Nicolas Sarkozy a pris ce casting très au sérieux. Il a reçu à plusieurs reprises à ce sujet François Fillon, Alain Juppé et Bruno Le Maire, invités à lui fournir des listes de noms de parlementaires ou d’élus locaux qu’ils souhaitaient voir siéger au BP. L’ancien chef de l’Etat voulait à tout prix se présenter au congrès «refondateur» du 30 mai avec une liste unique de 80 noms. Pas question de copier les usages socialistes en soumettant au vote du conseil national (le parlement du parti) plusieurs listes concurrentes. Sarkozy serait certes assuré de gagner haut la main une telle compétition. Mais cela ferait de lui un vulgaire chef de parti. Et les prétendants à l’élection présidentielle auraient beau jeu d’affirmer que ce parti nommé les Républicains ne serait pas autre chose qu’une machine de guerre au service exclusif de Sarkozy dans la campagne de l’élection primaire.
Contorsions. Du congrès du 30 mai, le Républicain en chef voudrait faire une grand-messe confraternelle où chacun trouvera sa place.

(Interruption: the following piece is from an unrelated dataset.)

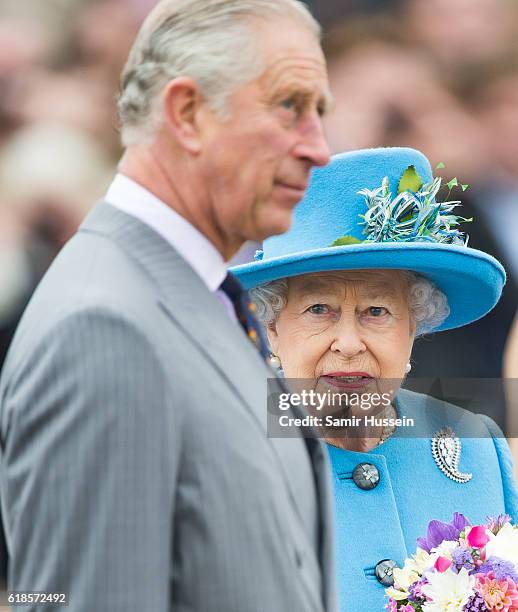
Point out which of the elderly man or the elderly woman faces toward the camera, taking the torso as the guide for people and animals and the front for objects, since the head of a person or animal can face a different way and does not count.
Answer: the elderly woman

Juppé, Fillon et les autres seront traités avec les meilleurs égards. Et les ultrasarkozystes devraient être sommés de retenir leurs sifflets.
Nathalie Kosciusko-Morizet a obtenu que la liste des 80 élus du BP soit strictement paritaire. Ce qui a rendu l’exercice plus compliqué que prévu. Car Sarkozy s’était engagé à recaser, dans le nouveau collège de 80 élus, les 40 du BP sortant qui n’était, lui, pas du tout paritaire. Après moult contorsions, il est apparu que la seule solution était de créer une nouvelle catégorie de membres non élus, joliment baptisée «membres invités permanents». Y figurent tous les barons, et une poignée de baronnes, qui n’entrent pas dans la catégorie des membres de droit, mais ne pouvaient rester dehors : Accoyer, Alliot-Marie, Baroin, Bertrand, Ciotti, Darmanin, Devedjian, Hortefeux, Longuet ou encore Bussereau.
C'est ainsi que ce bureau politique en est arrivé à compter 116 membres. Un record. Alain Juppé a d'ailleurs suggéré que le petit comité d'une dizaine de responsables réunis le mardi matin autour du chef de l'UMP puisse être convoqué pour «préparer» les réunions de ce BP XXL. Sarkozy n'a pas jugé cette proposition digne d'intérêt.